By 08:00 AM, I started working on it again but since I still left the 2nd challenge unfinished the previous night, I got back to it and after about an hour, I realized that the solution I made was already perfect. I just didn’t follow the instructions carefully to see if it was indeed working. Two hours after noon or around 22 hours from the time I started the exam, I was able to finish the last challenge. It was definitely a time to celebrate on my side but since I loved to sleep, I dived into bed and started with the report by 07:00 PM that same day.
By around 02:13 AM last November 25, 2018, I sent my report to Offensive Security. Had to wait for their acknowledgement email and got it by around 02:36 PM (That’s around 12 hours later) and the results came in the next day:
Offsec was able to send the certificate last December 13, 2018 and the package was on my doorstep by December 17, 2018:
This was honestly a painful but one of the most rewarding experiences in my information security career. It is interesting that this certification is titled OSCE or “Offensive Security Certified Expert”. I honestly don’t feel like an expert even with this certificate because of the new things that I learned during the course of this journey. This also made me realize that I’d never call myself an expert because of the fact that I have a lot of things to learn. To give some tips and what to check out for this amazing course:
- I followed Tulpa-Security’s CTP guide. This resource is comprehensive and has all the general things that you need to know.
- After your encounter with a basic stack overflow, it might get confusing to learn about SEH based overflows. I found Sam’s discussion about this to be quite helpful. All others can be found in Tulpa’s guide.
- Patience and practice is the key to this course. Have one but not the other will let you crash and burn.
- Scripting wasn’t necessary but it can be helpful in the course although relying too much on automation might lead you to crash and burn too. During the exam, I was doing things with partial automation. More of what I was doing was still manual to make sure that I don’t miss something important and it paid off.

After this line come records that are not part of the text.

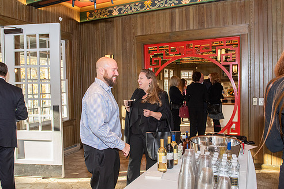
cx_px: 134
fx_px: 229
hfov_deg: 63.6
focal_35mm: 29
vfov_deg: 45.0
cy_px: 98
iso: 800
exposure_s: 1/250
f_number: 3.5
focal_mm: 24
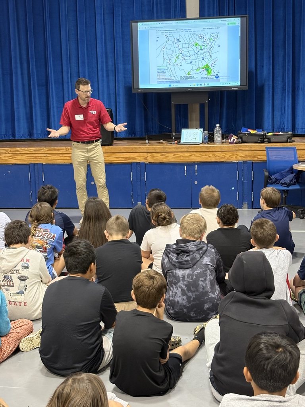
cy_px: 204
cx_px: 152
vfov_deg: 36.8
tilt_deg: -8.6
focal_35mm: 52
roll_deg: +1.2
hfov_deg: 28.0
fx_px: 611
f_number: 1.6
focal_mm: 5.96
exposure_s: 1/40
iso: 160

- I found myself being able to write a few shellcode bytes directly in hex. For example, bitwise AND is 0x25, subtract is 0x2D, relative short jump is 0xEB and so on. This made me work faster during the exam but I didn’t try to memorize these assembly opcodes to machine codes in the first place. These just came popping out because of practice. The more you practice, the more you see these bytes and the more you are able to identify them easier to the point that you get to remember them.
I’m very well interested in pursuing Advanced Windows Exploitation (AWE) leading to Offensive Security Exploitation Expert but it’s quite expensive and the nearest BlackHat event from the Philippines is in Singapore so am not entirely sure for this at the moment.